> _Pictures paired with source code_

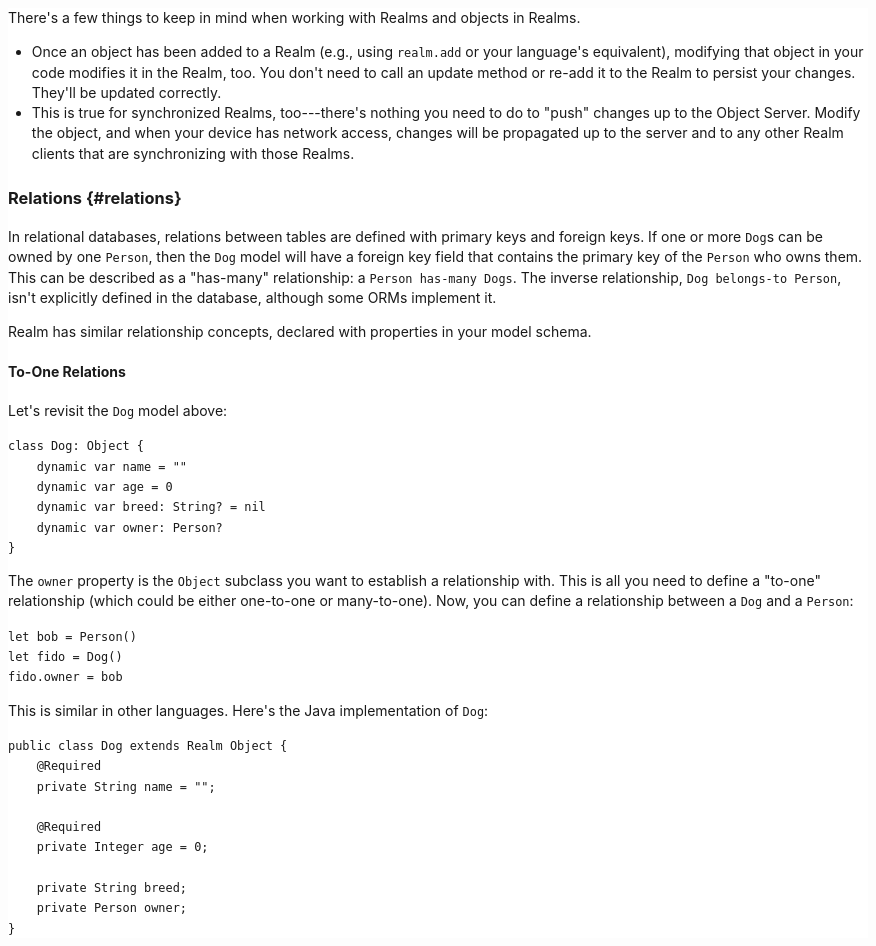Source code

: There's a few things to keep in mind when working with Realms and objects in Realms.

* Once an object has been added to a Realm \(e.g., using `realm.add` or your language's equivalent\), modifying that object in your code modifies it in the Realm, too. You don't need to call an update method or re-add it to the Realm to persist your changes. They'll be updated correctly.
* This is true for synchronized Realms, too---there's nothing you need to do to "push" changes up to the Object Server. Modify the object, and when your device has network access, changes will be propagated up to the server and to any other Realm clients that are synchronizing with those Realms.

### Relations {#relations}

In relational databases, relations between tables are defined with primary keys and foreign keys. If one or more `Dog`s can be owned by one `Person`, then the `Dog` model will have a foreign key field that contains the primary key of the `Person` who owns them. This can be described as a "has-many" relationship: a `Person has-many Dogs`. The inverse relationship, `Dog belongs-to Person`, isn't explicitly defined in the database, although some ORMs implement it.

Realm has similar relationship concepts, declared with properties in your model schema.

#### To-One Relations 

Let's revisit the `Dog` model above:

```text
class Dog: Object {
    dynamic var name = ""
    dynamic var age = 0
    dynamic var breed: String? = nil
    dynamic var owner: Person?
}
```

The `owner` property is the `Object` subclass you want to establish a relationship with. This is all you need to define a "to-one" relationship \(which could be either one-to-one or many-to-one\). Now, you can define a relationship between a `Dog` and a `Person`:

```text
let bob = Person()
let fido = Dog()
fido.owner = bob
```

This is similar in other languages. Here's the Java implementation of `Dog`:

```text
public class Dog extends Realm Object {
	@Required
	private String name = "";
	
	@Required
	private Integer age = 0;
	
	private String breed;
	private Person owner;
}
```
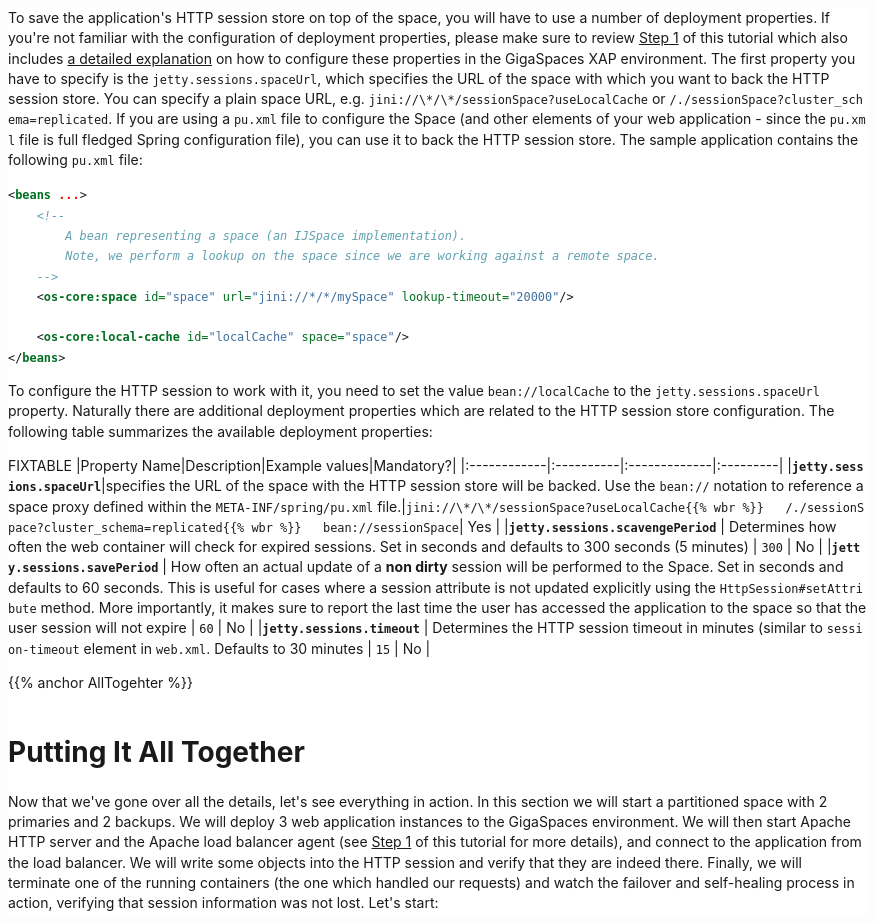To save the application's HTTP session store on top of the space, you will have to use a number of deployment properties. If you're not familiar with the configuration of deployment properties, please make sure to review [Step 1](./step-1---deploying-your-web-application-to-the-gigaspaces-environment.html) of this tutorial which also includes [a detailed explanation](./step-1---deploying-your-web-application-to-the-gigaspaces-environment.html#Step1-DeployingYourWebApplicationtotheGigaSpacesEnvironment-DeployDirections) on how to configure these properties in the GigaSpaces XAP environment.
The first property you have to specify is the `jetty.sessions.spaceUrl`, which specifies the URL of the space with which you want to back the HTTP session store. You can specify a plain space URL, e.g. `jini://\*/\*/sessionSpace?useLocalCache` or `/./sessionSpace?cluster_schema=replicated`. If you are using a `pu.xml` file to configure the Space (and other elements of your web application - since the `pu.xml` file is full fledged Spring configuration file), you can use it to back the HTTP session store. The sample application contains the following `pu.xml` file:


```xml
<beans ...>
    <!--
        A bean representing a space (an IJSpace implementation).
        Note, we perform a lookup on the space since we are working against a remote space.
    -->
    <os-core:space id="space" url="jini://*/*/mySpace" lookup-timeout="20000"/>

    <os-core:local-cache id="localCache" space="space"/>
</beans>
```

To configure the HTTP session to work with it, you need to set the value `bean://localCache` to the `jetty.sessions.spaceUrl` property.
Naturally there are additional deployment properties which are related to the HTTP session store configuration.
The following table summarizes the available deployment properties:

FIXTABLE
|Property Name|Description|Example values|Mandatory?|
|:------------|:----------|:-------------|:---------|
|**`jetty.sessions.spaceUrl`**|specifies the URL of the space with the HTTP session store will be backed. Use the `bean://` notation to reference a space proxy defined within the `META-INF/spring/pu.xml` file.|`jini://\*/\*/sessionSpace?useLocalCache{{% wbr %}}   /./sessionSpace?cluster_schema=replicated{{% wbr %}}   bean://sessionSpace`| Yes |
|**`jetty.sessions.scavengePeriod`** | Determines how often the web container will check for expired sessions. Set in seconds and defaults to 300 seconds (5 minutes) | `300` | No |
|**`jetty.sessions.savePeriod`** | How often an actual update of a **non dirty** session will be performed to the Space. Set in seconds and defaults to 60 seconds. This is useful for cases where a session attribute is not updated explicitly using the `HttpSession#setAttribute` method. More importantly, it makes sure to report the last time the user has accessed the application to the space so that the user session will not expire | `60` | No |
|**`jetty.sessions.timeout`** | Determines the HTTP session timeout in minutes (similar to `session-timeout` element in `web.xml`. Defaults to 30 minutes | `15` | No |

{{% anchor AllTogehter %}}

# Putting It All Together

Now that we've gone over all the details, let's see everything in action. In this section we will start a partitioned space with 2 primaries and 2 backups. We will deploy 3 web application instances to the GigaSpaces environment. We will then start Apache HTTP server and the Apache load balancer agent (see [Step 1](./step-1---deploying-your-web-application-to-the-gigaspaces-environment.html) of this tutorial for more details), and connect to the application from the load balancer. We will write some objects into the HTTP session and verify that they are indeed there. Finally, we will terminate one of the running containers (the one which handled our requests) and watch the failover and self-healing process in action, verifying that session information was not lost. Let's start:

> _Work instructions_
Output each entry shown above exactly as it stands, with all pictures removed.

> _Response for this exercise_
Source code

: There's a few things to keep in mind when working with Realms and objects in Realms.

* Once an object has been added to a Realm \(e.g., using `realm.add` or your language's equivalent\), modifying that object in your code modifies it in the Realm, too. You don't need to call an update method or re-add it to the Realm to persist your changes. They'll be updated correctly.
* This is true for synchronized Realms, too---there's nothing you need to do to "push" changes up to the Object Server. Modify the object, and when your device has network access, changes will be propagated up to the server and to any other Realm clients that are synchronizing with those Realms.

### Relations {#relations}

In relational databases, relations between tables are defined with primary keys and foreign keys. If one or more `Dog`s can be owned by one `Person`, then the `Dog` model will have a foreign key field that contains the primary key of the `Person` who owns them. This can be described as a "has-many" relationship: a `Person has-many Dogs`. The inverse relationship, `Dog belongs-to Person`, isn't explicitly defined in the database, although some ORMs implement it.

Realm has similar relationship concepts, declared with properties in your model schema.

#### To-One Relations 

Let's revisit the `Dog` model above:

```text
class Dog: Object {
    dynamic var name = ""
    dynamic var age = 0
    dynamic var breed: String? = nil
    dynamic var owner: Person?
}
```

The `owner` property is the `Object` subclass you want to establish a relationship with. This is all you need to define a "to-one" relationship \(which could be either one-to-one or many-to-one\). Now, you can define a relationship between a `Dog` and a `Person`:

```text
let bob = Person()
let fido = Dog()
fido.owner = bob
```

This is similar in other languages. Here's the Java implementation of `Dog`:

```text
public class Dog extends Realm Object {
	@Required
	private String name = "";
	
	@Required
	private Integer age = 0;
	
	private String breed;
	private Person owner;
}
```
To save the application's HTTP session store on top of the space, you will have to use a number of deployment properties. If you're not familiar with the configuration of deployment properties, please make sure to review [Step 1](./step-1---deploying-your-web-application-to-the-gigaspaces-environment.html) of this tutorial which also includes [a detailed explanation](./step-1---deploying-your-web-application-to-the-gigaspaces-environment.html#Step1-DeployingYourWebApplicationtotheGigaSpacesEnvironment-DeployDirections) on how to configure these properties in the GigaSpaces XAP environment.
The first property you have to specify is the `jetty.sessions.spaceUrl`, which specifies the URL of the space with which you want to back the HTTP session store. You can specify a plain space URL, e.g. `jini://\*/\*/sessionSpace?useLocalCache` or `/./sessionSpace?cluster_schema=replicated`. If you are using a `pu.xml` file to configure the Space (and other elements of your web application - since the `pu.xml` file is full fledged Spring configuration file), you can use it to back the HTTP session store. The sample application contains the following `pu.xml` file:


```xml
<beans ...>
    <!--
        A bean representing a space (an IJSpace implementation).
        Note, we perform a lookup on the space since we are working against a remote space.
    -->
    <os-core:space id="space" url="jini://*/*/mySpace" lookup-timeout="20000"/>

    <os-core:local-cache id="localCache" space="space"/>
</beans>
```

To configure the HTTP session to work with it, you need to set the value `bean://localCache` to the `jetty.sessions.spaceUrl` property.
Naturally there are additional deployment properties which are related to the HTTP session store configuration.
The following table summarizes the available deployment properties:

FIXTABLE
|Property Name|Description|Example values|Mandatory?|
|:------------|:----------|:-------------|:---------|
|**`jetty.sessions.spaceUrl`**|specifies the URL of the space with the HTTP session store will be backed. Use the `bean://` notation to reference a space proxy defined within the `META-INF/spring/pu.xml` file.|`jini://\*/\*/sessionSpace?useLocalCache{{% wbr %}}   /./sessionSpace?cluster_schema=replicated{{% wbr %}}   bean://sessionSpace`| Yes |
|**`jetty.sessions.scavengePeriod`** | Determines how often the web container will check for expired sessions. Set in seconds and defaults to 300 seconds (5 minutes) | `300` | No |
|**`jetty.sessions.savePeriod`** | How often an actual update of a **non dirty** session will be performed to the Space. Set in seconds and defaults to 60 seconds. This is useful for cases where a session attribute is not updated explicitly using the `HttpSession#setAttribute` method. More importantly, it makes sure to report the last time the user has accessed the application to the space so that the user session will not expire | `60` | No |
|**`jetty.sessions.timeout`** | Determines the HTTP session timeout in minutes (similar to `session-timeout` element in `web.xml`. Defaults to 30 minutes | `15` | No |

{{% anchor AllTogehter %}}

# Putting It All Together

Now that we've gone over all the details, let's see everything in action. In this section we will start a partitioned space with 2 primaries and 2 backups. We will deploy 3 web application instances to the GigaSpaces environment. We will then start Apache HTTP server and the Apache load balancer agent (see [Step 1](./step-1---deploying-your-web-application-to-the-gigaspaces-environment.html) of this tutorial for more details), and connect to the application from the load balancer. We will write some objects into the HTTP session and verify that they are indeed there. Finally, we will terminate one of the running containers (the one which handled our requests) and watch the failover and self-healing process in action, verifying that session information was not lost. Let's start:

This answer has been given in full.